• Exercise requirements:
Write out only the lines from the start of the entries up to and including the line with "9: (40, 146)"; please skip the pictures.

Stored data entries:
━━━━━━━━

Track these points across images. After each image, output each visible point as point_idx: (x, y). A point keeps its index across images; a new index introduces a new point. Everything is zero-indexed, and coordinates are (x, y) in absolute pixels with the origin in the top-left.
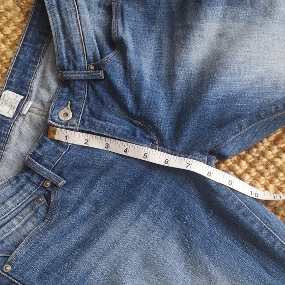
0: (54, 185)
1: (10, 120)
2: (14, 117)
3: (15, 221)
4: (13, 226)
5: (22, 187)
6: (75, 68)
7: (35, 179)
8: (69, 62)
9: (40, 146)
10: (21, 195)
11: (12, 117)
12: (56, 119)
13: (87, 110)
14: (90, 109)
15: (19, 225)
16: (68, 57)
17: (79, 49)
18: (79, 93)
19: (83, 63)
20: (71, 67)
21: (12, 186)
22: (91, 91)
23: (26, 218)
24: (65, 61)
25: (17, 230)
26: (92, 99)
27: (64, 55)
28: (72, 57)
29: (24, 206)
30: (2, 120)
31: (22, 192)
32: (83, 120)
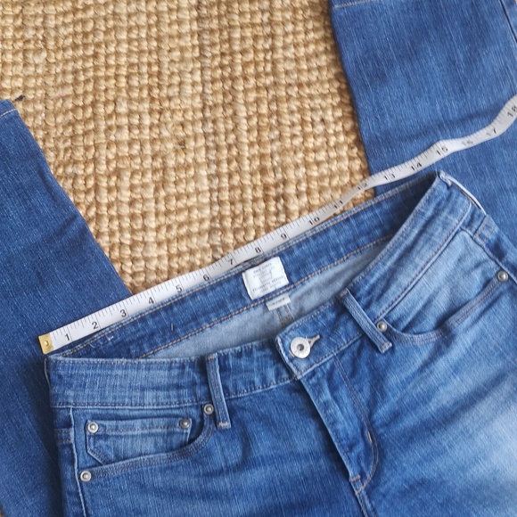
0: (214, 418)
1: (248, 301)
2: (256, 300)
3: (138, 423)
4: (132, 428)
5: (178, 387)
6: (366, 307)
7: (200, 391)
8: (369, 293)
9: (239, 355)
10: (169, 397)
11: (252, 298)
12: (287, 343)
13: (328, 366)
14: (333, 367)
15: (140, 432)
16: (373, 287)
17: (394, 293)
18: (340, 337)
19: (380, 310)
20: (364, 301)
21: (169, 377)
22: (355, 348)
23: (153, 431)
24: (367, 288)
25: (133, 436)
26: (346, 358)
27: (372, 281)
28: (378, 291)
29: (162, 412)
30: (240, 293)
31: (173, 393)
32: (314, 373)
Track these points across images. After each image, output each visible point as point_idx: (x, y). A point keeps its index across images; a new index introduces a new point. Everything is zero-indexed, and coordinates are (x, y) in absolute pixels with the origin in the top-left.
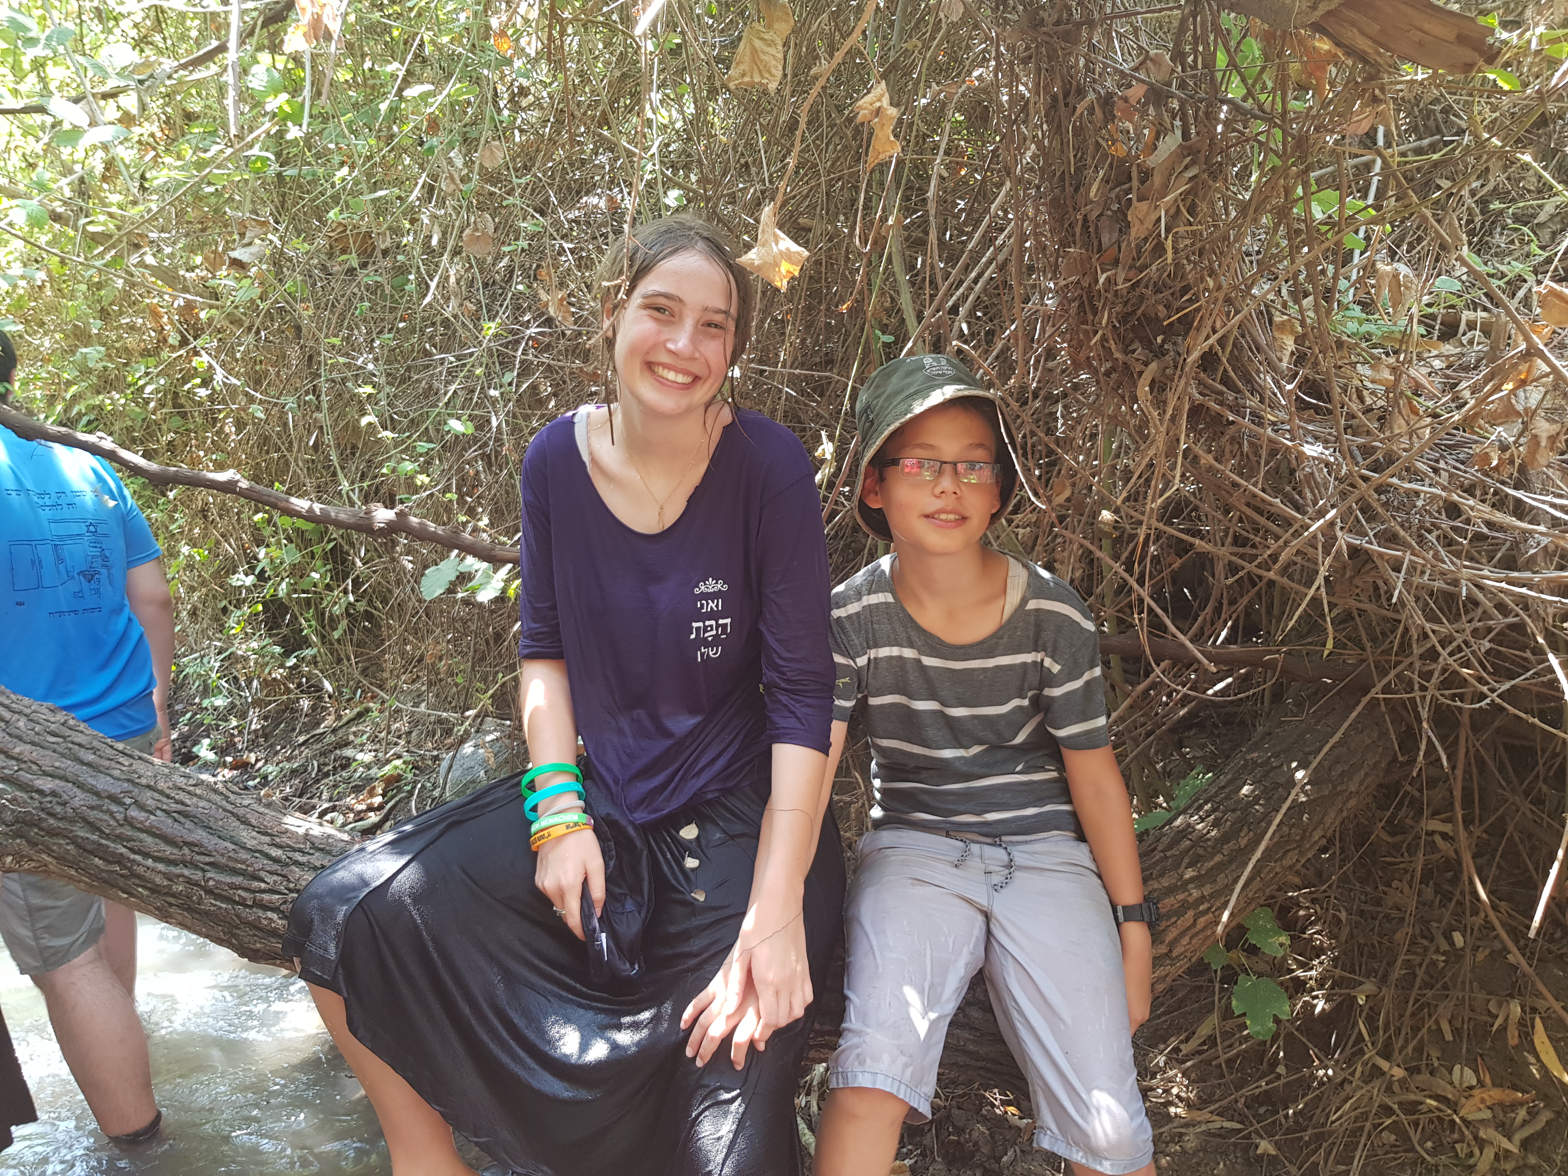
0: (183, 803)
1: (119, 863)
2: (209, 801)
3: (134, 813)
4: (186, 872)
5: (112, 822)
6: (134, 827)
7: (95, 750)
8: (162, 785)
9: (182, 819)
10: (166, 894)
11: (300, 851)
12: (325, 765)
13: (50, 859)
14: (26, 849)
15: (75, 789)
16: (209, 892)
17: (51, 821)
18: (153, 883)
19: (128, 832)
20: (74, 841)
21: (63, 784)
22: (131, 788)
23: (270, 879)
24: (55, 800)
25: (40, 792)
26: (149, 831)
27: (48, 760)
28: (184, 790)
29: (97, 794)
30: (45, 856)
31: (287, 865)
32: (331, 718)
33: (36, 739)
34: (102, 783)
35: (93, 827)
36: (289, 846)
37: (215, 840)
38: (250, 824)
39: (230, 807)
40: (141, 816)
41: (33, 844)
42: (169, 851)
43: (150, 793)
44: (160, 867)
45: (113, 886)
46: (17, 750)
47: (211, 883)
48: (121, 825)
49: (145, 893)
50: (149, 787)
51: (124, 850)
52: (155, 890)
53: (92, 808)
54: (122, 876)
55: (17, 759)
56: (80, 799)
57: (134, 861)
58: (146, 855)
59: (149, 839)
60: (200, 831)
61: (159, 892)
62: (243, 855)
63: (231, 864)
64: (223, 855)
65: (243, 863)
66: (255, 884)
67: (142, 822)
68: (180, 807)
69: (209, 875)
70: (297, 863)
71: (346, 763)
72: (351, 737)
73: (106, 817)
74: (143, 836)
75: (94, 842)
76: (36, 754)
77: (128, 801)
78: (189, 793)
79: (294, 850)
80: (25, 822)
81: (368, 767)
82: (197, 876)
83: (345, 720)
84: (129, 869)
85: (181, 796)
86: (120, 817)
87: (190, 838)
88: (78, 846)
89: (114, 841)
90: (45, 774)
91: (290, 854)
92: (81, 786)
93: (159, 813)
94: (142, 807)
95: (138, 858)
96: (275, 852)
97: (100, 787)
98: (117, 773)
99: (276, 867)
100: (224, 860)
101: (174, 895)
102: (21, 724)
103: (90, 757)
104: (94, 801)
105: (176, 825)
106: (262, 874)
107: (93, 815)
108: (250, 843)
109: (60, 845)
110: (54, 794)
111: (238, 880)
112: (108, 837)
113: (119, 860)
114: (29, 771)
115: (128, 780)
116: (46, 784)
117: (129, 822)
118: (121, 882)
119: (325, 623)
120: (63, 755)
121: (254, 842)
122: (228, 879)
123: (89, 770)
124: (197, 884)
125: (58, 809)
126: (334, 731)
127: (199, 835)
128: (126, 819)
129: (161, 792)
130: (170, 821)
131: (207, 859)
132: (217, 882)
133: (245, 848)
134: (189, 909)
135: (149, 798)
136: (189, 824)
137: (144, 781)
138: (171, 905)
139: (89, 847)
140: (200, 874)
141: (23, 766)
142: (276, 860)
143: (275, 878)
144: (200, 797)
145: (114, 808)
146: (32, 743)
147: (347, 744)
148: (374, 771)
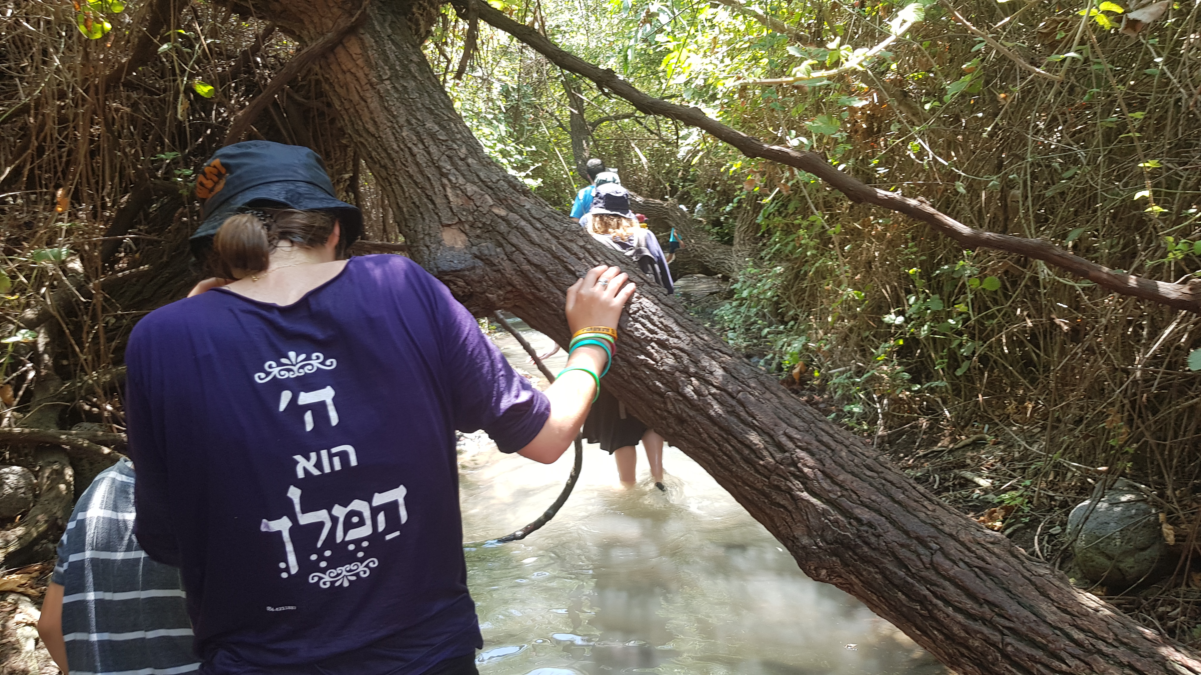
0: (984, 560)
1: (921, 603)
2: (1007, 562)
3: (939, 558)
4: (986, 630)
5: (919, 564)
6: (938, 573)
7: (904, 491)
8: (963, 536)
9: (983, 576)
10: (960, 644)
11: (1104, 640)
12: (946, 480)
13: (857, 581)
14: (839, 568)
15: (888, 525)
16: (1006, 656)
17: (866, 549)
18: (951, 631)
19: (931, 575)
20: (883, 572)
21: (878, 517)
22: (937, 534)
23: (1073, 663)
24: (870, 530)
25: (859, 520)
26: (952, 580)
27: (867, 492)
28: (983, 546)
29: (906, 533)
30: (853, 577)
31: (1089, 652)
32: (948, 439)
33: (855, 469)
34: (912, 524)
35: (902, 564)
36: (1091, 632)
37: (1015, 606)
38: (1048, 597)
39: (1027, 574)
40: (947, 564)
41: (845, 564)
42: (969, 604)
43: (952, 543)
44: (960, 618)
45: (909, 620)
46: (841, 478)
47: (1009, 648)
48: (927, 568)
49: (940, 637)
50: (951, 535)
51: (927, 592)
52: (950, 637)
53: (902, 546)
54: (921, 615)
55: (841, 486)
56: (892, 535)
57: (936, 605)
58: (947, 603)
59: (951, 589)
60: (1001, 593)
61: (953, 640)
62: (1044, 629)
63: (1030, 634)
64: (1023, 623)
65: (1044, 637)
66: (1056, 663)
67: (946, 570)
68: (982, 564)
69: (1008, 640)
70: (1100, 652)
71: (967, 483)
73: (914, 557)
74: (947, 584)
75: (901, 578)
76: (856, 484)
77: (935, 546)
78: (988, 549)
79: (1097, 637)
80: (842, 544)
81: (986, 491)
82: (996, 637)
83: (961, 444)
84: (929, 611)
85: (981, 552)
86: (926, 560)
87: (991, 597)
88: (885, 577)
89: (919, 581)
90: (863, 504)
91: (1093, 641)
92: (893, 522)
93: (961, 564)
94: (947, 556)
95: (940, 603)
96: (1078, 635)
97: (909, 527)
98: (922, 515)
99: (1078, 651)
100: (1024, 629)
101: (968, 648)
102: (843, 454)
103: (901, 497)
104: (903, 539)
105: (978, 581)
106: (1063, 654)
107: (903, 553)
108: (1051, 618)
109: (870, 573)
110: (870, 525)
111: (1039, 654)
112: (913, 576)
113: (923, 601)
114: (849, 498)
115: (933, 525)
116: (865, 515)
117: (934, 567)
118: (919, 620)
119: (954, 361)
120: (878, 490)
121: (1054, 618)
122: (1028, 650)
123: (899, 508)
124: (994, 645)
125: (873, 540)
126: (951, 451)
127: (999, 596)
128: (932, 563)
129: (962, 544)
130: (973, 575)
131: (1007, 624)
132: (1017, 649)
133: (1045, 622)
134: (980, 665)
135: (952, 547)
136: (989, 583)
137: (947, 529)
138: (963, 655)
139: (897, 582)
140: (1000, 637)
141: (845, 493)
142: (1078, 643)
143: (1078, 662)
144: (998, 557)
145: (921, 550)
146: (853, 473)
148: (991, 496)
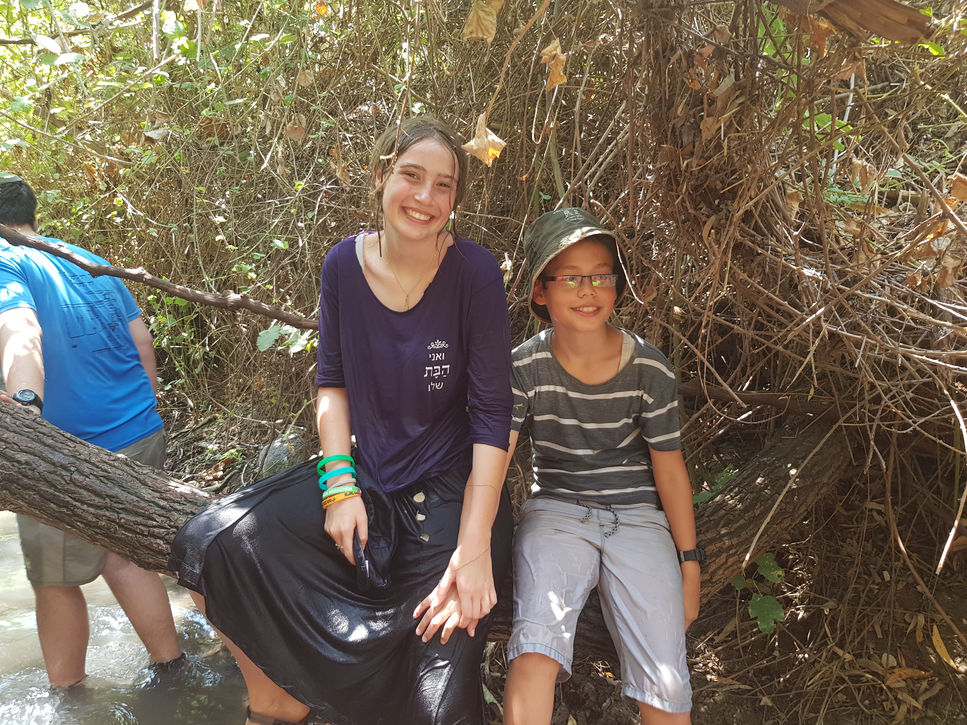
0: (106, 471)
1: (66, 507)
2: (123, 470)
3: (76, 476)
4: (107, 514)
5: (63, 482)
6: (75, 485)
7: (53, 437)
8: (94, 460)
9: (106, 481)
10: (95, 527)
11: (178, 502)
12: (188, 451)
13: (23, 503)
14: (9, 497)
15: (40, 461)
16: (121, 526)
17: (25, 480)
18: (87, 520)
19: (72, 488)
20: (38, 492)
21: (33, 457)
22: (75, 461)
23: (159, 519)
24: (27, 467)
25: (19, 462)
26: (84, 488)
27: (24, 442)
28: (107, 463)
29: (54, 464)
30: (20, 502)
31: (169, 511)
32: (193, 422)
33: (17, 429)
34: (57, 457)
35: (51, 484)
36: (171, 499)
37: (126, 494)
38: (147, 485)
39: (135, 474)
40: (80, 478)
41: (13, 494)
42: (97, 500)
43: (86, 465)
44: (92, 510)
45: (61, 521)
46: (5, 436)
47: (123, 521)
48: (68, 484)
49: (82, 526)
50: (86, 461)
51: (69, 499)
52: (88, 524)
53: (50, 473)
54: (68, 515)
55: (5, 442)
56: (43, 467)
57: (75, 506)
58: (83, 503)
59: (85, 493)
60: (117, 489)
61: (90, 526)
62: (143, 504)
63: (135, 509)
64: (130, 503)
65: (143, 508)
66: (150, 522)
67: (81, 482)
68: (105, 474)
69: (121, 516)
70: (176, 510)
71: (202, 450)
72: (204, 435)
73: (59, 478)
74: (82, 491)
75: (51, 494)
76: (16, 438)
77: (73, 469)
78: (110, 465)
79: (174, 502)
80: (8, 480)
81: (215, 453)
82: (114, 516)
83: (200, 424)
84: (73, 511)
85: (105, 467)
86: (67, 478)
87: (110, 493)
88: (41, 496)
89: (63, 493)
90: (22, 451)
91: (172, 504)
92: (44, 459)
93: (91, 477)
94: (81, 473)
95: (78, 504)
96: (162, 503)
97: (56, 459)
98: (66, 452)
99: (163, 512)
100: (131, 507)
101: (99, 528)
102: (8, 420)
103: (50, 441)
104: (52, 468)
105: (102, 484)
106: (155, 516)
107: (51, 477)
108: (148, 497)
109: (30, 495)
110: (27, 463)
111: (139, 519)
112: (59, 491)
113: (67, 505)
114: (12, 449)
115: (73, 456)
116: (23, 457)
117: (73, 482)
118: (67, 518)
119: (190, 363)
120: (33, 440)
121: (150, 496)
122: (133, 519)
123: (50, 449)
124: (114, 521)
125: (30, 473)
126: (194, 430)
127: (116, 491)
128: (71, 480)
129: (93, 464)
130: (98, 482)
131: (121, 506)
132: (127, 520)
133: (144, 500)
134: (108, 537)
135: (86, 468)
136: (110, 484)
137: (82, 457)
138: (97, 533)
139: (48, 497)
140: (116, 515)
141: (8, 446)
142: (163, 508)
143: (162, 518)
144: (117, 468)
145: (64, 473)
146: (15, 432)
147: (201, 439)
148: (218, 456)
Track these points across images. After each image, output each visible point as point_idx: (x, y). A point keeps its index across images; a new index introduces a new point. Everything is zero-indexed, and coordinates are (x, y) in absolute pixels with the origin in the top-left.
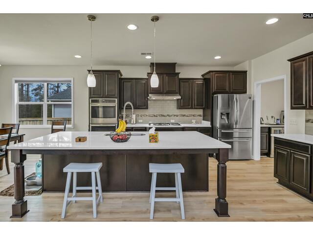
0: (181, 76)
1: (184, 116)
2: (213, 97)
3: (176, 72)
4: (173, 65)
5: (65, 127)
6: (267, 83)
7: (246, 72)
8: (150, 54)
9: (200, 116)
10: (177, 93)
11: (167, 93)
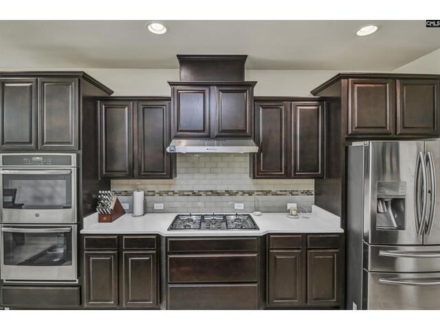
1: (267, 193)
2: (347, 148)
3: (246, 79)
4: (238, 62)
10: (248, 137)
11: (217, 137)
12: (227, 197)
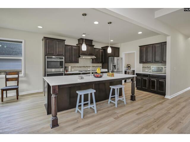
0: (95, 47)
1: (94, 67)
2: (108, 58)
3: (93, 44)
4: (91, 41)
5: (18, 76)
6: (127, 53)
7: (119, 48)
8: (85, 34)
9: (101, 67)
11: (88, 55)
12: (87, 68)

━━━━━━━━

• Solution to this task:
Track these points across images. After each image, output each visible point as point_idx: (x, y). A point keeps its index across images; a new index introduces a new point. Everything is zero-indexed, and coordinates are (x, y) in absolute pixels with the origin in the top-left.
0: (54, 185)
1: (10, 120)
2: (14, 117)
3: (15, 221)
4: (13, 226)
5: (22, 187)
6: (75, 68)
7: (35, 179)
8: (69, 62)
9: (40, 146)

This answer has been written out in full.